ADD REPLY • link 3.0 years ago by Timotheus ▴ 40

1

Entering edit mode

Snakemake starts from the final output file of your (desired) workflow (which matches the declared target file input), then goes backwards to check which rule it has to launch. Without passing an expansion into a target rule, Snakemake doesn't know how to expand wildcards. In the example posted, they launched snakemake passing the explicit output file requested

snakemake -np mapped_reads/A.bam mapped_reads/B.bam

So, by writing

rule bwa_map:
    input:
        "data/genome.fa",
        "data/samples/{sample}.fastq"
    output:
        "mapped_reads/{sample}.bam"
    shell:
        "bwa mem {input} | samtools view -Sb - > {output}"

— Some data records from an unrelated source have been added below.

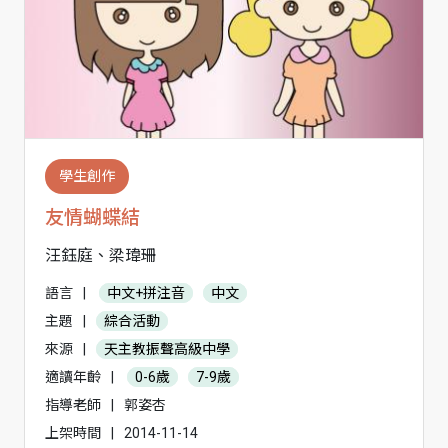
學生創作
友情蝴蝶結
汪鈺庭、梁瑋珊
語言
|
中文+拼注音
中文
主題
|
綜合活動
來源
|
天主教振聲高級中學
適讀年齡
|
0-6歲
7-9歲
指導老師
|
郭姿杏
上架時間
|
2014-11-14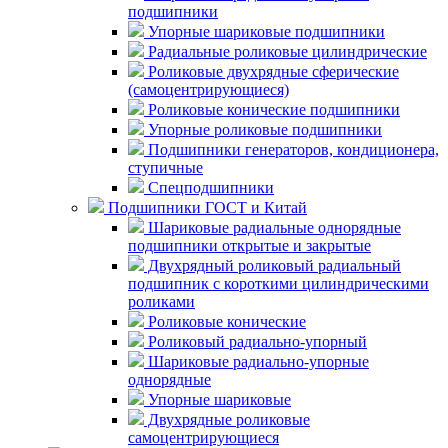
подшипники
Упорные шариковые подшипники
Радиальные роликовые цилиндрические
Роликовые двухрядные сферические
(самоцентрирующиеся)
Роликовые конические подшипники
Упорные роликовые подшипники
Подшипники генераторов, кондиционера,
ступичные
Спецподшипники
Подшипники ГОСТ и Китай
Шариковые радиальные однорядные
подшипники открытые и закрытые
Двухрядный роликовый радиальный
подшипник с короткими цилиндрическими
роликами
Роликовые конические
Роликовый радиально-упорный
Шариковые радиально-упорные
однорядные
Упорные шариковые
Двухрядные роликовые
самоцентрирующиеся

Snakemake expands text between the slash and the comma into a list, sample, following the output pattern; then it tries to embed, for each item into the sample list, the same value inside the input expression. That's why you need to always have the same matching pattern in output/input, which could be easly propagated into many rules' input/output using always same wildcards.